Escuché la puerta cerrarse con tanta fuerza que sentí cómo la casa entera tembló.
-¡Ángel! -gritó mi papá desde la sala.
-¡Ángel! -repitió, esta vez con una voz cargada de rabia.
Bajé las escaleras temblando. Estaba descalza, y cada paso sobre la baldosa blanca me helaba los pies.
-¿Sí, padre? -pregunté al llegar a la sala.
-Tráeme una cerveza -dijo, mientras se inclinaba para agarrar el control remoto del televisor.
Me quedé parada, inmóvil en el umbral.
-¡¡Pero ya!! -gritó con un tono que me hizo estremecer.
Salí de mi aturdimiento y me dirigí directo a la cocina. Tomé un par de cervezas y las dejé sobre la mesa junto al sofá. Él ni siquiera me miró.

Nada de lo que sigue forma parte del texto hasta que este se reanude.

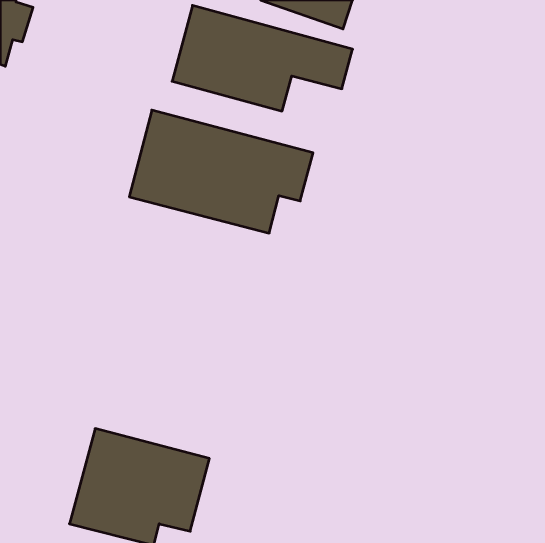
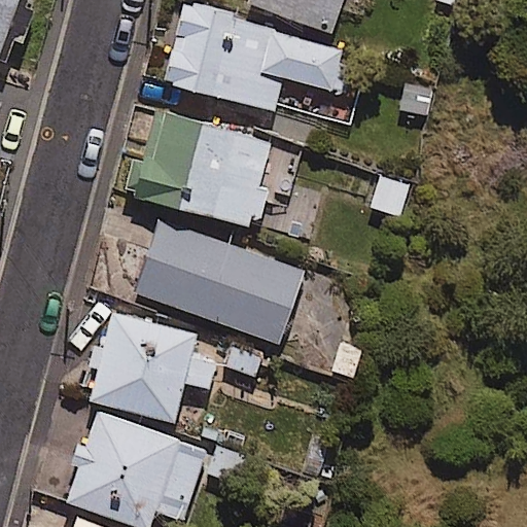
building: none -> [136,223,302,340]
building: none -> [90,311,215,421]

Mientras volvía a mi habitación, me preguntaba cuándo esto se había vuelto su hábito favorito. Todas las noches lo mismo: llegaba borracho y me pedía que siguiera trayéndole cervezas. Sin falta. Una tras otra.
Recordé la primera vez que me negué. La bofetada que recibí fue tan fuerte que me dejó la mejilla roja por días. Desde entonces aprendí a obedecer sin chistar.

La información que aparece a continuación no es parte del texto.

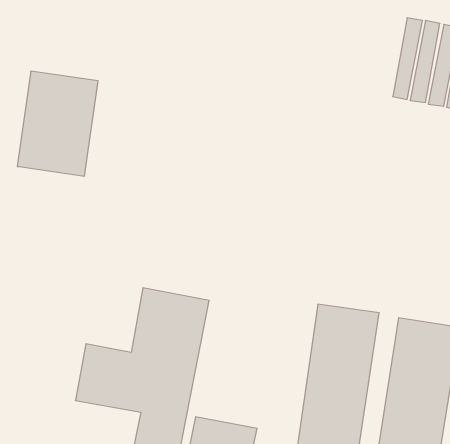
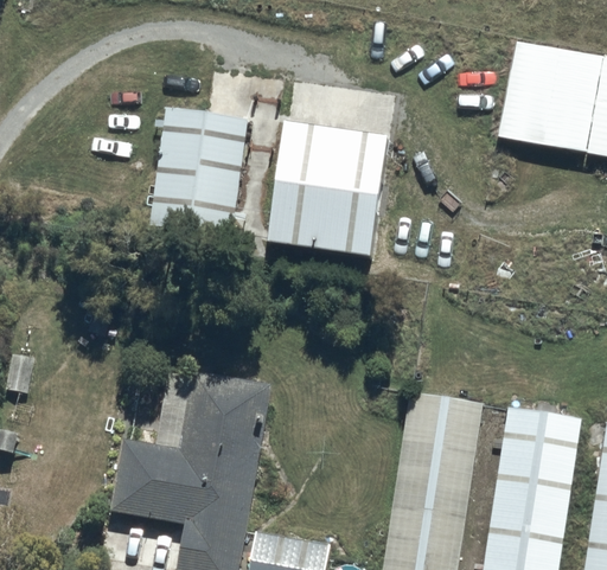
building: [17,71,98,176] -> [149,109,249,238]
building: none -> [267,127,391,264]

Y es que, en realidad, no recuerdo cuándo comenzó todo. No hay un día específico. Desde que tengo memoria, siempre ha sido así. Siempre.
Una vez le pregunté a mi madre por qué era así, por qué lo soportaba, por qué nunca hacía nada.
-Está muy agobiado, Ángel -me dijo-. Hay que entenderlo.
Me hundí entre mis cobijas, mientras desde abajo seguía escuchando el ruido del televisor y el choque de botellas vacías contra la mesa de madera. Poco a poco, el sueño me fue ganando.
Tenía que levantarme temprano. El desayuno debía estar listo antes de que mi padre se fuera a trabajar. También debía preparar algo para mi madre... ella seguía enferma, postrada en su cama.